As part of the project, NETL is validating its open-source, internationally-used Multiphase Flow with Interphase eXchanges (MFiX) computer modeling suite. WVU is providing high-quality data from its bench-scale fluidized-bed gasifier, which researchers use to study fluidization and gasification fundamentals. The University’s experimental data is collected under well-controlled conditions, providing critical information on the parameters that control process efficiency and gas output composition.

MFIX is a critical tool in the design, analysis and optimization of novel gasifiers and associated devices. NETL researchers have used MFiX to successfully model complex energy systems for many years, and this new data is helping them better understand flow dynamics and their effect on the complex reaction chemistry of gasification inside of a fluidized-bed reactor.
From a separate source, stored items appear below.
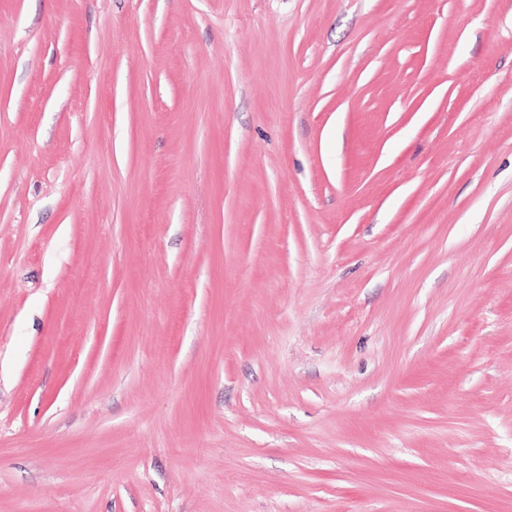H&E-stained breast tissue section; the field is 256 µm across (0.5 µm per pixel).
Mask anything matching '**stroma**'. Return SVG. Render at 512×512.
Masks as SVG:
<instances>
[{
  "instance_id": "stroma-1",
  "label": "stroma",
  "mask_w": 512,
  "mask_h": 512,
  "mask_svg": "<svg viewBox=\"0 0 512 512\" xmlns=\"http://www.w3.org/2000/svg\"><path fill=\"white\" fill-rule=\"evenodd\" d=\"M0 512H512V0H0Z\"/></svg>"
}]
</instances>
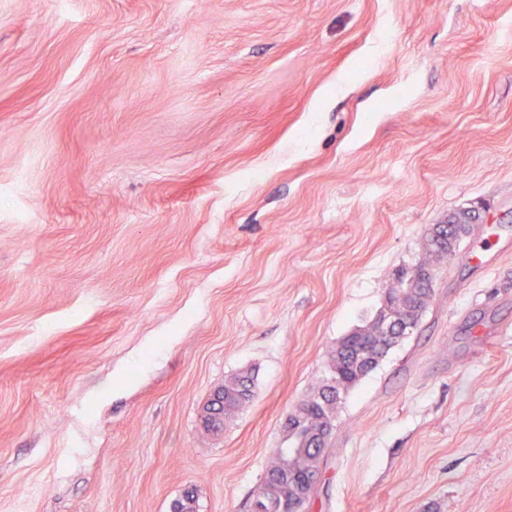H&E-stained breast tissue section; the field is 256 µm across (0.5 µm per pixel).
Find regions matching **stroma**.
I'll return each instance as SVG.
<instances>
[{
	"label": "stroma",
	"mask_w": 512,
	"mask_h": 512,
	"mask_svg": "<svg viewBox=\"0 0 512 512\" xmlns=\"http://www.w3.org/2000/svg\"><path fill=\"white\" fill-rule=\"evenodd\" d=\"M465 208L307 512H512V0H0V512H251ZM479 221L480 216L475 210H459L448 216L446 224H436L422 243L424 258L427 260L398 271L396 287L391 288L388 294L399 296L390 303L385 300V309L375 321L358 326L336 343L329 355V374L326 379L298 404L293 416L285 423L284 439L290 443L293 452L284 455L280 448L274 451L253 499V506L255 502H260L263 510L253 512H283L281 506L284 502L294 503V478L299 479L305 474H309L301 480L305 495L313 493L317 481L315 473L319 470L323 453V447L316 440V433L328 422L334 423L336 410L344 395L377 369L399 340L413 333L427 308L433 291V278H419L415 272L417 265L427 262L430 257L438 261L437 257H442L448 250V237L459 247L462 233H467V226L478 224ZM448 224L458 225L448 230ZM442 225H447V230ZM409 309L416 311L411 318L406 313ZM385 317L396 319L400 327L396 335L388 336L380 327V319ZM366 349L371 350L370 355L375 356V359L362 353ZM254 380L250 373H239L224 383L218 391L223 396V403L216 415H203L205 428L218 432L224 428V421L230 419L253 398Z\"/></svg>",
	"instance_id": "stroma-1"
}]
</instances>
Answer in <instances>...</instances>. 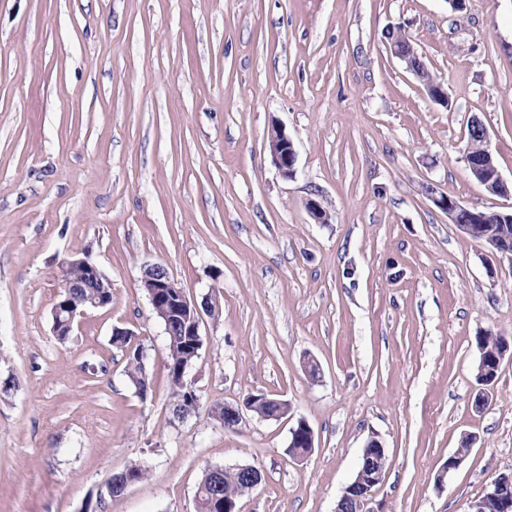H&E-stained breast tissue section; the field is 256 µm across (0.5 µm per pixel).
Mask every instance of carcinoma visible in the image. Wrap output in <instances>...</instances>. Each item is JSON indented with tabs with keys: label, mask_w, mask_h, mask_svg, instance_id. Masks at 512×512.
Instances as JSON below:
<instances>
[{
	"label": "carcinoma",
	"mask_w": 512,
	"mask_h": 512,
	"mask_svg": "<svg viewBox=\"0 0 512 512\" xmlns=\"http://www.w3.org/2000/svg\"><path fill=\"white\" fill-rule=\"evenodd\" d=\"M473 235L471 238L485 242L488 245H512V214L504 211H478V216L471 220ZM112 288L106 279L90 288L72 289L74 301L79 302L88 296L111 295ZM168 346V377L172 389L173 417L184 418L195 413L196 391L185 381L184 371L188 363L198 357L200 348L195 346L198 337L189 335L188 327L182 318L174 316L163 321ZM131 337L114 336L112 342L126 351L127 376L141 393H146L149 381L146 376L141 358L140 348L130 347ZM479 352L487 358L502 354L506 347V338L491 331L476 337ZM250 493L249 480L233 470L216 474L213 469H207L195 492L196 512H224V502H238Z\"/></svg>",
	"instance_id": "1"
}]
</instances>
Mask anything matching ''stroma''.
Listing matches in <instances>:
<instances>
[{
	"mask_svg": "<svg viewBox=\"0 0 512 512\" xmlns=\"http://www.w3.org/2000/svg\"><path fill=\"white\" fill-rule=\"evenodd\" d=\"M475 115L512 188V0H0V379L16 383L0 393V512H194L204 470L234 465L262 474L240 512H334L373 437L388 454L374 512H468L512 473V348L475 407L476 336L512 344V259L428 191L512 206L467 168ZM275 127L294 178L271 161ZM84 255L112 302L62 342L52 308ZM154 263L217 304L185 377L199 409L180 420L140 287ZM116 327L145 352L147 396ZM258 393L288 416L231 430L210 415ZM301 419L315 448L296 461ZM134 464L147 478L111 496ZM268 148L279 173L292 178L295 175L296 151L292 140L282 128H273L268 136ZM300 443H304L305 446H299ZM288 447V454L293 459H303L307 457L314 448V437L313 432L308 423L304 420H299L297 425L292 427L290 430V442Z\"/></svg>",
	"mask_w": 512,
	"mask_h": 512,
	"instance_id": "stroma-1",
	"label": "stroma"
}]
</instances>
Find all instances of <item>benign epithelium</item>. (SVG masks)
I'll return each mask as SVG.
<instances>
[{"instance_id":"benign-epithelium-1","label":"benign epithelium","mask_w":512,"mask_h":512,"mask_svg":"<svg viewBox=\"0 0 512 512\" xmlns=\"http://www.w3.org/2000/svg\"><path fill=\"white\" fill-rule=\"evenodd\" d=\"M391 53L406 64L408 70L417 72L416 62L419 60L417 51L409 40L401 41L391 45ZM268 148L274 166L279 173L291 178L295 175L296 151L292 140L281 128H273L268 136ZM470 173L489 191L497 196H509V188L501 178L490 149H485L482 157L478 159H466ZM437 207L448 214L452 223L465 234L472 233V224L469 219L475 215L472 208L459 202L450 203L448 196L441 194L432 196ZM73 264H80L85 270L87 281L95 282L103 277L100 268L93 263L89 256L74 258ZM155 277L152 279L141 278L140 288L146 293L153 311L164 317H169L175 312H187L191 320L192 334L199 335V324L201 311L194 302L190 301L183 293H178L180 303L172 306L167 300L169 290L177 287V283L171 278L168 270L160 265H153ZM70 283L63 281L62 290L54 305L53 314H66L63 321L68 331H73L74 323L78 317L91 308L106 306V303L97 297L88 298V305L78 309L70 305L65 296L68 294ZM273 403L274 411L270 415L272 419H281L288 415L290 406L288 402L271 398L264 393L256 396L251 395L245 401V407L252 409L255 400ZM290 450L288 454L298 460L307 457L314 448L313 432L308 423L304 420L297 422V425L290 429ZM361 463L358 464L350 482L344 487L341 495L336 500L334 512H374L369 507L375 490L385 480L387 468L386 448L375 438L370 439L360 455ZM469 512H512V497L506 496L500 490L497 481H492L485 493L470 505Z\"/></svg>"}]
</instances>
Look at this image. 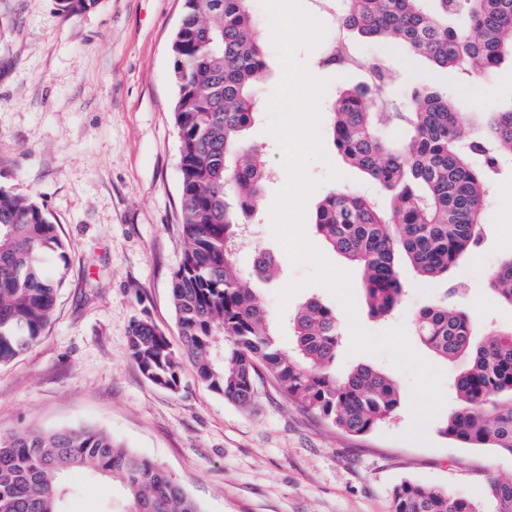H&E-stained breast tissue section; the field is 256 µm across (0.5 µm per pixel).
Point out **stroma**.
I'll use <instances>...</instances> for the list:
<instances>
[{
    "instance_id": "stroma-1",
    "label": "stroma",
    "mask_w": 512,
    "mask_h": 512,
    "mask_svg": "<svg viewBox=\"0 0 512 512\" xmlns=\"http://www.w3.org/2000/svg\"><path fill=\"white\" fill-rule=\"evenodd\" d=\"M183 17V0H97L68 16L56 0H0V188L36 201L66 245L68 267L40 339L0 365V432L29 426L93 424L162 466L203 512H392L393 490L405 481L456 495H481L491 478L512 477V455L471 448L444 435L457 400L453 383L464 360H436L444 373L446 404L427 428L426 442L405 440L410 425V379L369 354L338 355L337 375L359 364L374 366L396 383L400 407L393 419L363 437L339 433L288 403L273 382H257L256 403L245 412L224 401L182 365L171 391L145 379L127 353L134 321L146 319L173 346L181 338L172 301V276L184 248L179 223V142L172 106L176 97L170 46ZM266 79L258 115L246 131L262 150L272 178L253 217L255 232L235 260L251 269L258 252L274 255L279 272L260 282L259 294L288 344L290 312L310 300L332 309L339 302L308 285L280 304L277 294L304 278L275 239L270 209L287 181L277 142L267 130L268 99L282 78L269 29ZM357 54L391 62L409 84L433 83L462 101L464 117L490 111L512 97V64L471 79L437 70L385 42L348 35ZM324 46L300 50L309 72L330 79V107L347 87L366 84L358 70L322 66ZM512 195L503 176L487 203L484 240L448 281L423 282L400 263L404 292L388 317L369 314L360 280H353L358 320L378 333L445 299L476 315V329H512V306L489 290L492 269L512 252V215L501 207ZM70 512H105L119 501L118 485L75 470Z\"/></svg>"
}]
</instances>
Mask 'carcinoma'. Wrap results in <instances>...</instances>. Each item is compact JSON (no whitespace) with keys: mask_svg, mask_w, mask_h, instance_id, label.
Here are the masks:
<instances>
[{"mask_svg":"<svg viewBox=\"0 0 512 512\" xmlns=\"http://www.w3.org/2000/svg\"><path fill=\"white\" fill-rule=\"evenodd\" d=\"M96 0H57L79 15ZM340 22L367 41H390L435 68L468 77L491 75L512 56V0H342ZM184 24L171 44L177 94L182 260L172 297L181 348L152 323L136 321L128 353L152 384L177 390L183 360L224 400L250 411L256 380L272 378L288 402L338 431L364 436L392 419L400 405L394 381L368 365L343 378L333 367L342 343L336 311L316 301L290 318L292 346L280 347L267 311L251 287L277 270L260 253L251 274L234 254L271 175L265 155L242 132L256 116L265 73L260 23L250 0H185ZM358 64L382 93L396 70L378 58L349 61L325 52L322 65ZM337 153L389 193V210L345 187L327 193L314 225L327 246L359 266L370 312L390 314L404 285L403 257L434 282L480 247L486 204L512 159V102L471 125L454 98L429 86L404 101L343 89L331 108ZM398 126V142L385 130ZM67 255L57 227L35 201L0 189V364L36 343L49 322L62 279L45 272L42 255ZM496 298L512 306V255L490 276ZM475 316L443 301L417 311L413 324L437 357L466 359L455 388L458 407L443 434L463 444L512 454V331L486 329L474 338ZM119 482L124 499L107 512H202L164 469L116 443L105 430L80 425L0 433V512H66L64 475L76 468ZM497 512H512V482L494 480ZM393 512H479L471 497L404 482Z\"/></svg>","mask_w":512,"mask_h":512,"instance_id":"obj_1","label":"carcinoma"}]
</instances>
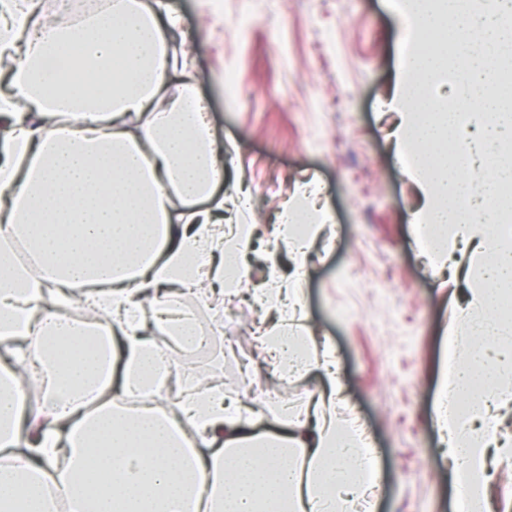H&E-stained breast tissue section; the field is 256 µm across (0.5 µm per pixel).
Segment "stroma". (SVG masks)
Segmentation results:
<instances>
[{
    "instance_id": "1",
    "label": "stroma",
    "mask_w": 512,
    "mask_h": 512,
    "mask_svg": "<svg viewBox=\"0 0 512 512\" xmlns=\"http://www.w3.org/2000/svg\"><path fill=\"white\" fill-rule=\"evenodd\" d=\"M196 61L198 90L224 145L228 179L249 189L243 221L269 240L296 182L317 179L333 236L315 248L302 318L335 348L344 382L342 416L358 420L377 449L378 512H456L444 449L431 424L455 322L439 277L419 258L410 216L422 202L393 159L397 121L389 102L413 29L402 0H170ZM252 17L241 25L242 17ZM204 358L173 353L183 376L224 378L238 391L252 362L249 394L301 406L315 376L284 379L254 334L263 313L236 297Z\"/></svg>"
}]
</instances>
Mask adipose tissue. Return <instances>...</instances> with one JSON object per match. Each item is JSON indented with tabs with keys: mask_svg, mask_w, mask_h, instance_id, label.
Listing matches in <instances>:
<instances>
[{
	"mask_svg": "<svg viewBox=\"0 0 512 512\" xmlns=\"http://www.w3.org/2000/svg\"><path fill=\"white\" fill-rule=\"evenodd\" d=\"M417 37L402 60L395 155L422 191L418 254L453 290L479 345L451 359L433 424L467 512H490V468L512 466V114L499 86L512 0H403ZM180 21L165 4L112 0L81 20L0 0V512H376L375 448L336 404L331 347L310 361L288 332L311 249L330 223L315 181L298 184L272 234L254 299L277 313L263 336L282 370L317 372L304 406L277 404L261 430L223 381L190 385L160 356L159 329L200 341L180 296L236 285L254 227L225 224L224 150L196 89ZM457 68L453 97L430 88ZM483 188H469L473 173ZM81 305L90 317L69 320ZM38 406H30L31 394ZM134 396L136 409L121 402ZM99 405L95 414L87 402Z\"/></svg>",
	"mask_w": 512,
	"mask_h": 512,
	"instance_id": "obj_1",
	"label": "adipose tissue"
}]
</instances>
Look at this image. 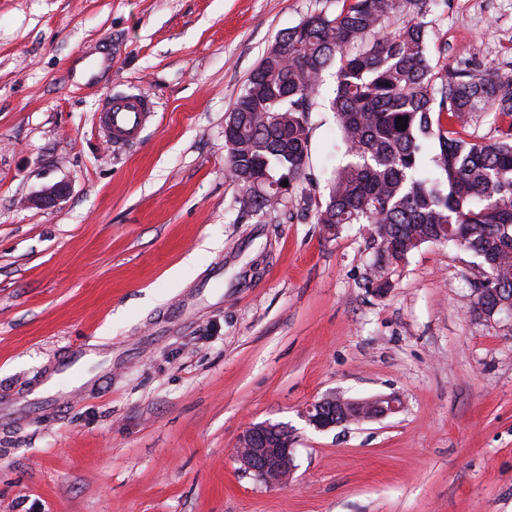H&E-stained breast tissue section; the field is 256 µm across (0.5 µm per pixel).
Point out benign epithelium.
<instances>
[{
  "instance_id": "7a95c632",
  "label": "benign epithelium",
  "mask_w": 512,
  "mask_h": 512,
  "mask_svg": "<svg viewBox=\"0 0 512 512\" xmlns=\"http://www.w3.org/2000/svg\"><path fill=\"white\" fill-rule=\"evenodd\" d=\"M66 192L65 184L55 183L43 188L28 203L49 206ZM401 409L400 399L391 395L350 399L331 394L306 406L301 417L315 429L326 431L345 424L385 418ZM293 445L294 437L288 427L251 424L241 433L235 456L240 470L257 481L282 485L293 477L296 470Z\"/></svg>"
}]
</instances>
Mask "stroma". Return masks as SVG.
I'll list each match as a JSON object with an SVG mask.
<instances>
[{
    "instance_id": "35a3bbf8",
    "label": "stroma",
    "mask_w": 512,
    "mask_h": 512,
    "mask_svg": "<svg viewBox=\"0 0 512 512\" xmlns=\"http://www.w3.org/2000/svg\"><path fill=\"white\" fill-rule=\"evenodd\" d=\"M429 48L512 75V0H427ZM343 0H0V392L85 343L112 371L59 417L0 400V512H512V318L474 315L479 258L425 244L368 286L367 225L240 212L224 123L276 37ZM336 87L310 114L304 188L326 199ZM158 104L137 148L96 111ZM58 182L54 205H28ZM336 393L400 413L328 431ZM295 438L291 481L238 469L246 426Z\"/></svg>"
}]
</instances>
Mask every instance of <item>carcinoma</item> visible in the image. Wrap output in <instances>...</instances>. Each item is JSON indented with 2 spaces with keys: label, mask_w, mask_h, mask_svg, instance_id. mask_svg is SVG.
Segmentation results:
<instances>
[{
  "label": "carcinoma",
  "mask_w": 512,
  "mask_h": 512,
  "mask_svg": "<svg viewBox=\"0 0 512 512\" xmlns=\"http://www.w3.org/2000/svg\"><path fill=\"white\" fill-rule=\"evenodd\" d=\"M427 0H350L281 33L250 74L224 125L240 210L282 204L281 182L306 180L309 114L324 70L338 65L330 107L348 162L315 206L318 224H366L381 272L427 243L452 244L487 268L478 299L512 300V78L433 60ZM393 17L401 24L388 29ZM490 112L498 138L467 129ZM408 118L407 128L396 119ZM431 154L433 170L423 168Z\"/></svg>",
  "instance_id": "carcinoma-1"
}]
</instances>
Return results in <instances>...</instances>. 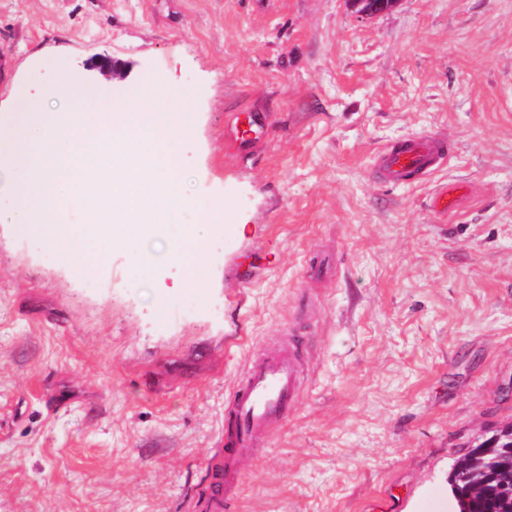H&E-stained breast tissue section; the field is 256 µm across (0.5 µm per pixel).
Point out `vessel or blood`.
I'll list each match as a JSON object with an SVG mask.
<instances>
[{"label": "vessel or blood", "instance_id": "obj_1", "mask_svg": "<svg viewBox=\"0 0 512 512\" xmlns=\"http://www.w3.org/2000/svg\"><path fill=\"white\" fill-rule=\"evenodd\" d=\"M447 161L436 135L411 136L381 151L374 176L384 184L426 180ZM306 336L295 334L245 366L226 409L224 446L207 465L208 483L185 503V512H229L243 484V461L282 425L300 398Z\"/></svg>", "mask_w": 512, "mask_h": 512}]
</instances>
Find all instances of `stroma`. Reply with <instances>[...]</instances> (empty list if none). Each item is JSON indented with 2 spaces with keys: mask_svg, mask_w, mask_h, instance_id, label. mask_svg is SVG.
<instances>
[{
  "mask_svg": "<svg viewBox=\"0 0 512 512\" xmlns=\"http://www.w3.org/2000/svg\"><path fill=\"white\" fill-rule=\"evenodd\" d=\"M97 54L126 76L90 86ZM161 80L187 203L152 266L113 245L93 288L0 224V512H181L247 360L300 324V400L234 512H447L452 462L512 424V0H0L1 134L41 86L121 109ZM412 134L447 164L379 183ZM204 225L190 224L184 225L181 236L172 243L171 252L174 257H185L189 254H196L198 257L206 252ZM191 244L192 249L186 246Z\"/></svg>",
  "mask_w": 512,
  "mask_h": 512,
  "instance_id": "stroma-1",
  "label": "stroma"
}]
</instances>
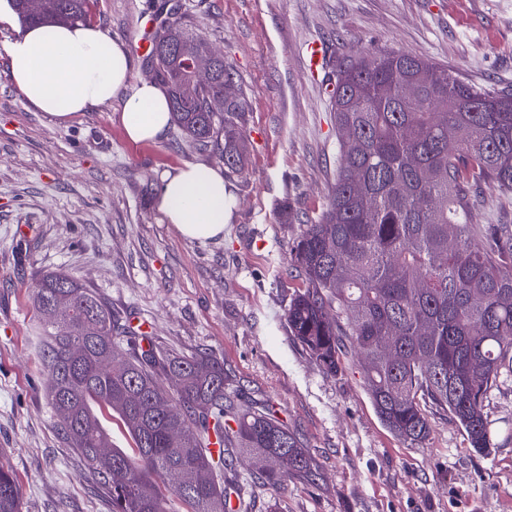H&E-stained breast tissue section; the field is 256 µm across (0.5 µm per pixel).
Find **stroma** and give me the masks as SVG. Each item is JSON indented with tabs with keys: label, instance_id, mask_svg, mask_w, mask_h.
Listing matches in <instances>:
<instances>
[{
	"label": "stroma",
	"instance_id": "stroma-1",
	"mask_svg": "<svg viewBox=\"0 0 512 512\" xmlns=\"http://www.w3.org/2000/svg\"><path fill=\"white\" fill-rule=\"evenodd\" d=\"M179 4L193 33L223 54L249 111L248 160L225 178L237 204L222 239L181 237L155 197L165 172L222 167L214 146L169 127L128 139L121 104L61 122L32 107L7 75L20 22L0 23V465L23 512H112V499L69 448L49 405L32 289L66 271L93 288L119 325H149L156 346L223 359L231 387L268 405L319 466L282 493L254 460L225 470L247 489L245 512H512V387L487 406L494 446L480 454L450 417L431 418L417 446L377 417L354 351L326 373L290 335L288 303L303 280L288 249L321 214L340 136L329 80L360 49L402 50L479 87L512 89V0H91L87 21L131 45L136 19ZM328 50L309 71L308 42ZM473 224H512V192L488 183Z\"/></svg>",
	"mask_w": 512,
	"mask_h": 512
}]
</instances>
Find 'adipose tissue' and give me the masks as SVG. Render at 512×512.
<instances>
[{
	"instance_id": "1",
	"label": "adipose tissue",
	"mask_w": 512,
	"mask_h": 512,
	"mask_svg": "<svg viewBox=\"0 0 512 512\" xmlns=\"http://www.w3.org/2000/svg\"><path fill=\"white\" fill-rule=\"evenodd\" d=\"M6 52L12 82L31 106L51 117L65 121L119 98L131 141L159 140L170 126L163 89L145 82L126 92L128 57L121 44L99 27L81 21L29 26L20 30ZM155 204L181 236L210 240L223 236L234 198L221 169L188 164L165 175Z\"/></svg>"
}]
</instances>
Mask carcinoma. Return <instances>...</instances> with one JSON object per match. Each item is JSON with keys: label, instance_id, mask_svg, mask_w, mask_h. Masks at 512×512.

“The collaborative approach of this project where physical and mathematical modelers work as a team has proven quite valuable,” Bill Rogers, Ph.D., said. “Our WVU colleagues are providing critical experimental data that we can use to help validate our models and help to further refine our capabilities to accurately model gasifiers at pilot and industrial scales.”

Valuable collaborations like this allow the Lab to continually sharpen its tools and ensure that, as the nation’s preeminent fossil-energy science and engineering resource, it continues to discover, integrate and mature technology solutions to enhance the nation’s energy foundation and protect the environment for future generations.